Swapped out the voltage regulator on my outboard's alternator — massive difference in charging

by Shunt_Guy · 2 months ago 345 views 4 replies
Shunt_Guy
Shunt_Guy
Member
5 posts
Joined Jan 2025
2 months ago
#6935

So I've got a 2005 Yamaha F40 on a 26ft bilge keeler and the stock regulator was doing absolutely nothing useful for my leisure bank — a 200Ah AGM setup wired in parallel. Was seeing maybe 13.6V at the battery terminals underway, which as we all know barely touches the surface charge on an AGM. Swapped in a Balmar MC-614 external regulator and now I'm hitting a proper 14.6V absorption phase. Night and day difference.

The alternator itself is only a 35A unit (pretty weedy for a 40hp outboard honestly), so I've got a Victron Orion-Tr Smart DC-DC 18A isolating it properly from the start battery. That way the outboard's charging circuit isn't fighting two banks at once and I'm not risking dragging the cranking battery down if I've been a bit greedy with the inverter.

Has anyone else gone down the external regulator route on an outboard rather than just accepting the rubbish OEM setup? I'm also wondering whether it's worth looking at a higher-output stator rewind — I've seen a few people mention it for Yamahas but can't find much UK-specific info. Seems like the Americans are way ahead of us on this sort of modification.

Peak Nomad
Peak Nomad
Member
9 posts
Joined Aug 2025
2 months ago
#9850

@Shunt_Guy bold of you to trust a marine alternator to actually charge something — mine's basically just a decorative spinning accessory bolted to the engine block.

Emma
Emma
Member
7 posts
Joined Jul 2024
2 months ago
#9981

@Shunt_Guy this is really timely — I've been wrestling with the same issue on my narrowboat with a Beta Marine engine.
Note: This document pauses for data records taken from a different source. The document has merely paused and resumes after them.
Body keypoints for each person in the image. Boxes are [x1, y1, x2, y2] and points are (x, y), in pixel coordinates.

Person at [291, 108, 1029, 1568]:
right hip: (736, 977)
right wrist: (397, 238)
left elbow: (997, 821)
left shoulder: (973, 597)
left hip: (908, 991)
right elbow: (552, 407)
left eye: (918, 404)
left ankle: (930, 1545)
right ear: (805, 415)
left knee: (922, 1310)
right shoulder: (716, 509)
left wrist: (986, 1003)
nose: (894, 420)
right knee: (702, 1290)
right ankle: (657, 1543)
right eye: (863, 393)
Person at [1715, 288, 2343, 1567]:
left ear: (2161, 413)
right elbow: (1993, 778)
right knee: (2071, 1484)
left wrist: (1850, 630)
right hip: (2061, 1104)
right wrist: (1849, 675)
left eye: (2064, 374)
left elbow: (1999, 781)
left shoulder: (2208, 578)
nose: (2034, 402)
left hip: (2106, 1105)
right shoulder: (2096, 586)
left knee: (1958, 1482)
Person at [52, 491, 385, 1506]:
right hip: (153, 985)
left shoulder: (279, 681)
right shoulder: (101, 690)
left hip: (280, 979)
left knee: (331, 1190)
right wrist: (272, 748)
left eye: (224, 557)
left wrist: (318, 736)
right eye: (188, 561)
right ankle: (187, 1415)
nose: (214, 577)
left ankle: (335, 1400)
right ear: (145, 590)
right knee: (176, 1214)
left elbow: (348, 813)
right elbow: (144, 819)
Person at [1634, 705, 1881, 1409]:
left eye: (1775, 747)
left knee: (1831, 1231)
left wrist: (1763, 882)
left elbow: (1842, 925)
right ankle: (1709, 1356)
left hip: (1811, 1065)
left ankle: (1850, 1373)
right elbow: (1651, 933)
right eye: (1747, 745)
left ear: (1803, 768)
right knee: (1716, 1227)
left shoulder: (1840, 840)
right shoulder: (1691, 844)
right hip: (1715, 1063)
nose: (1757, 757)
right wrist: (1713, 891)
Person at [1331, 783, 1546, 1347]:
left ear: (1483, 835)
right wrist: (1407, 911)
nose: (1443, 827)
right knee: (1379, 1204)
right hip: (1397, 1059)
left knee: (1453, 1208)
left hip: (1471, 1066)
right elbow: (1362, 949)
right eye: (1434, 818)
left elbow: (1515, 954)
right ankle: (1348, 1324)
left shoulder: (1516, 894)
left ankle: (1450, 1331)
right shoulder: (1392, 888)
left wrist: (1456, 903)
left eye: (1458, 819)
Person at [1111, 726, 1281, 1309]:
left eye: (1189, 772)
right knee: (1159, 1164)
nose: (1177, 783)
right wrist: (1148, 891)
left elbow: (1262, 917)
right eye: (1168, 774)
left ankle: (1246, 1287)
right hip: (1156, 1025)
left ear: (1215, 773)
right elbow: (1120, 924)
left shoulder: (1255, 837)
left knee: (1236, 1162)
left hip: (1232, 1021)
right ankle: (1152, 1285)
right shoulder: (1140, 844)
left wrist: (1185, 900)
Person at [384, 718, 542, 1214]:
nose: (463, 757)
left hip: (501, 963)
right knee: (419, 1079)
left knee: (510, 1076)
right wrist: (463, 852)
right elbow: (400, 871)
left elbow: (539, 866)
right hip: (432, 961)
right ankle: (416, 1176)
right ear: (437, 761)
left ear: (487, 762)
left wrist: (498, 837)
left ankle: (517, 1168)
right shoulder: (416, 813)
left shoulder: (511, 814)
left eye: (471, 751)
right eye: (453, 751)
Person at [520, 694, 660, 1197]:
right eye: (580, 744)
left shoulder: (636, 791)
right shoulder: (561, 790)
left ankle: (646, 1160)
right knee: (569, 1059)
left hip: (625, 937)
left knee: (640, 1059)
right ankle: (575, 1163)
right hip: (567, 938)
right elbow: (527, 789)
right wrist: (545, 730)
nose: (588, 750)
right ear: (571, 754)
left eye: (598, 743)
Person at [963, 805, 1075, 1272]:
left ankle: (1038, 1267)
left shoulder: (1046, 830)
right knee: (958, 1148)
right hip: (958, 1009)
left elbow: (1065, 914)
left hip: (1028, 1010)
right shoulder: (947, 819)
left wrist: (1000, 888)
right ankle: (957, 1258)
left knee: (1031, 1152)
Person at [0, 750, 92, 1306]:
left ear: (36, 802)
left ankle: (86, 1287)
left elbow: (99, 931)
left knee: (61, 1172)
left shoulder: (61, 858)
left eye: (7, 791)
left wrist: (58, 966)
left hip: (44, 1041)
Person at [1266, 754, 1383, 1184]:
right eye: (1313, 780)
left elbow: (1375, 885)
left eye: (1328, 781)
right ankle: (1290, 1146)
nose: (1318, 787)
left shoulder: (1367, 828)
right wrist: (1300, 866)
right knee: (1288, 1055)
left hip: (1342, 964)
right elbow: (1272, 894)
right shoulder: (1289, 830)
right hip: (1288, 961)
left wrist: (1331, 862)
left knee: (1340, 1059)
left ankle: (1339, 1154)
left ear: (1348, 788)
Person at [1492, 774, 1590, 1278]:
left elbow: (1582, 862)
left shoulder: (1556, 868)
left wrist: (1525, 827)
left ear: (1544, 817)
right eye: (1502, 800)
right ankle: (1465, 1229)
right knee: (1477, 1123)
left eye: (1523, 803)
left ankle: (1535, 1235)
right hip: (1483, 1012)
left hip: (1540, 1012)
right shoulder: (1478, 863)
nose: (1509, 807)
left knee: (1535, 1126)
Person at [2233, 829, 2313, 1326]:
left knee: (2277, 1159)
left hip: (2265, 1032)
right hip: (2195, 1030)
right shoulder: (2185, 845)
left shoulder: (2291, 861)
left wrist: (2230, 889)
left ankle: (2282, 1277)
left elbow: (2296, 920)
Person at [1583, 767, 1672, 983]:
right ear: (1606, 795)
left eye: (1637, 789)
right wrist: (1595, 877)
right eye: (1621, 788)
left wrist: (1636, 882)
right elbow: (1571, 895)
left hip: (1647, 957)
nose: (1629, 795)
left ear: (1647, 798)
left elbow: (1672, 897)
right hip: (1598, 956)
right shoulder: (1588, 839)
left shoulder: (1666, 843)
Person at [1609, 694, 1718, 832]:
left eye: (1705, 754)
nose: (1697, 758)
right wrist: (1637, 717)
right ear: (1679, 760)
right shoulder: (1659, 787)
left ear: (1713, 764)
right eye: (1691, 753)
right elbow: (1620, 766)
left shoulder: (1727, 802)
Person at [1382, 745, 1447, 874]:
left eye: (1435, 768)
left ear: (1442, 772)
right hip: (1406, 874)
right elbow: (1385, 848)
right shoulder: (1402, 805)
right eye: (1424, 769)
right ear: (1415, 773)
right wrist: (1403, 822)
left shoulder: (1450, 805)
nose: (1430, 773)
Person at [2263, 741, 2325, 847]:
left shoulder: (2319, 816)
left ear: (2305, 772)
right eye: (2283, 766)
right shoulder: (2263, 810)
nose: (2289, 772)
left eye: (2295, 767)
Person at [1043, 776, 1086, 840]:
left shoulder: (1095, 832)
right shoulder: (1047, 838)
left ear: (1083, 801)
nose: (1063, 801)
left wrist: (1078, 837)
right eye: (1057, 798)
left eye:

The stock regulator is absolutely useless for properly charging my 200Ah Fogstar lithium bank.

Did you go with an external regulator like a Balmar or Sterling? I keep seeing the Sterling Power AltoMax recommended for marine use but not sure if it plays nicely with lithium chemistry or if you need to manually set the charge profile.

Also — did you notice any heat issues with the alternator running harder under proper regulation? I've read that pushing these older alternators with a smart regulator can cook them if the windings aren't up to it.

What voltage are you seeing at bulk now compared to the 13.6V before?

DuctTapeDave
DuctTapeDave
Active Member
13 posts
thumb_up 7 likes
Joined Aug 2024
1 month ago
#10220

@Shunt_Guy 13.6V from a marine alternator is basically just enough to convince the battery it's being looked at — fitted an external Victron regulator to my van's split charge setup years ago and the difference was embarrassing, alternator was clearly sandbagging the whole time.

Worth checking your wiring runs too — parallel AGMs on a bilge keeler with anything less than proper cable sizing and you're just heating up copper rather than storing electrons.

@Emma1996 Beta Marine engines respond well to this same trick, just make sure whatever regulator you fit has a temperature sensor — alternators on marinised engines run hotter than you'd expect in an enclosed bilge.

Drift_Geek
Drift_Geek
Active Member
11 posts
thumb_up 12 likes
Joined Jun 2024
1 month ago
#10331

@Shunt_Guy this mirrors almost exactly what I did with a DC-DC isolator setup on my van build before I moved to proper alternator charging — the stock regulators are calibrated for the starter battery, full stop. For your 200Ah AGM bank you want to see 14.4–14.7V absorption properly held, not just flirted with.

Worth looking at whether a Balmar or Sterling external regulator is viable for your Yamaha — the Sterling ProReg D is particularly well-regarded in UK marine circles and lets you programme absorption/float profiles properly for AGM chemistry.

One thing I'd add that nobody's mentioned: temperature compensation becomes really important in a bilge environment where battery temps swing considerably. Make sure whatever regulator you fit has a sensor lead you can stick directly on the battery case, not just ambient air in the engine bay.